Objective = Convert the lines from the start of the records up to and including the line with "10: (754, 396)" into a JSON list of strings, one string per line, with blank lines skipped. Leave the pictures out of the answer.

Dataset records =
◇ ◇ ◇ ◇ ◇ ◇ ◇

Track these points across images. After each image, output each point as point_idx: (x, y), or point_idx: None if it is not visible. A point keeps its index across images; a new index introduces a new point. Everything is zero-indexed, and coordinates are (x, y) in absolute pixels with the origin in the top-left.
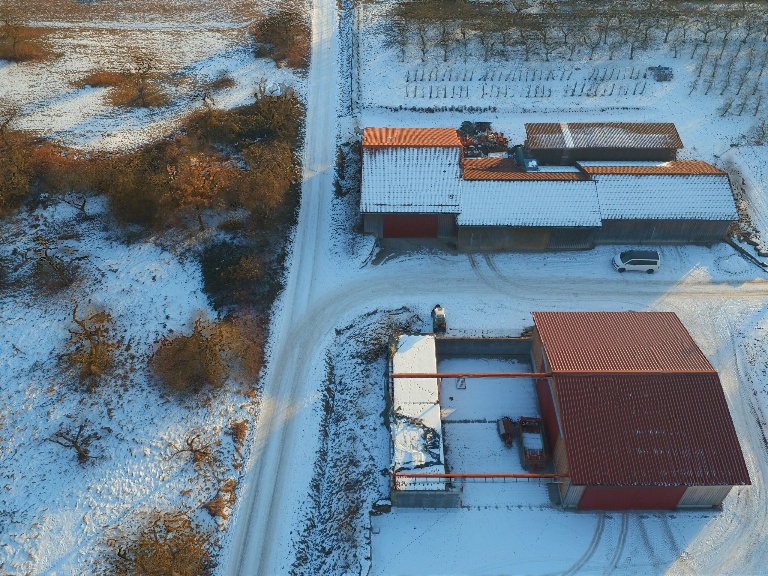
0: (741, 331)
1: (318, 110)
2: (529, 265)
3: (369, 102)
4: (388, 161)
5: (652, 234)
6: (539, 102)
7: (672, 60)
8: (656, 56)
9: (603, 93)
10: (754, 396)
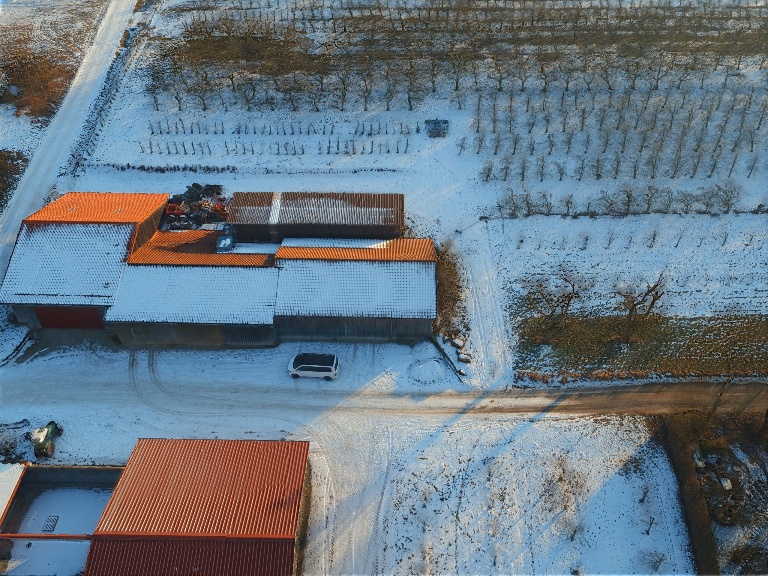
0: (401, 462)
1: (40, 167)
2: (195, 366)
3: (98, 159)
4: (47, 240)
5: (345, 330)
6: (286, 161)
7: (455, 112)
8: (440, 107)
9: (364, 151)
10: (383, 552)
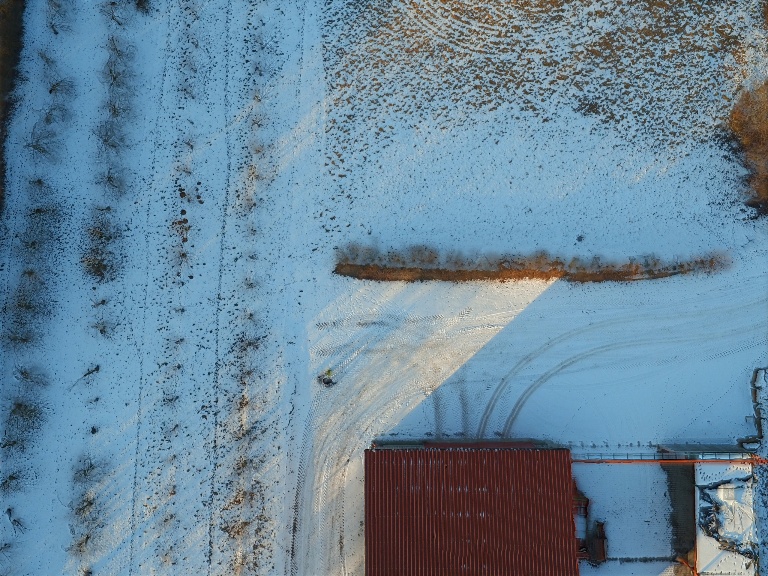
0: None
1: None
2: None
3: None
4: None
5: None
6: None
7: None
8: None
9: None
10: None
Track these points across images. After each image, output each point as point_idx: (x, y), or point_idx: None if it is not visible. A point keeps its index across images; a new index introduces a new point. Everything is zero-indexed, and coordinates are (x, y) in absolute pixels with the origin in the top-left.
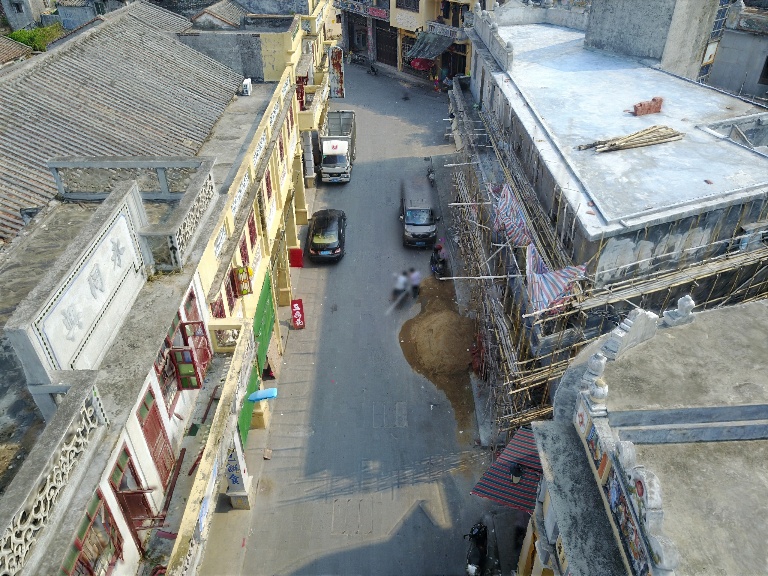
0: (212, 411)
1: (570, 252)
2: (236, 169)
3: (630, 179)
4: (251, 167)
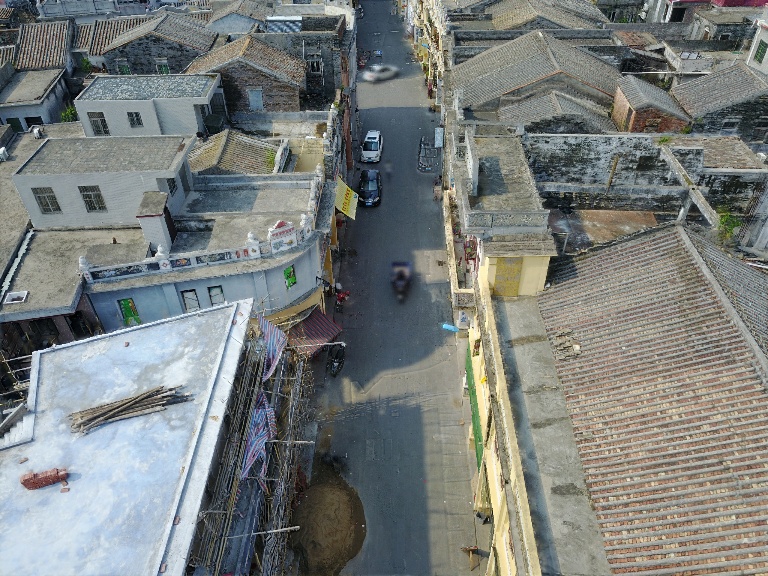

◇ ◇ ◇ ◇ ◇ ◇ ◇

Output for this task =
[
  "Track these points across images. After each image, output each point as point_idx: (x, y), or point_idx: None if it is not visible. A point keeps its index across images; a new index introduces a new point. Everything is zero-indexed, and coordinates are (x, y) in absolute pixels with the origin in the top-left.",
  "0: (741, 331)",
  "1: (318, 110)",
  "2: (529, 265)",
  "3: (369, 102)",
  "4: (388, 161)",
  "5: (652, 234)",
  "6: (539, 102)",
  "7: (672, 60)",
  "8: (656, 56)",
  "9: (603, 93)",
  "10: (754, 396)"
]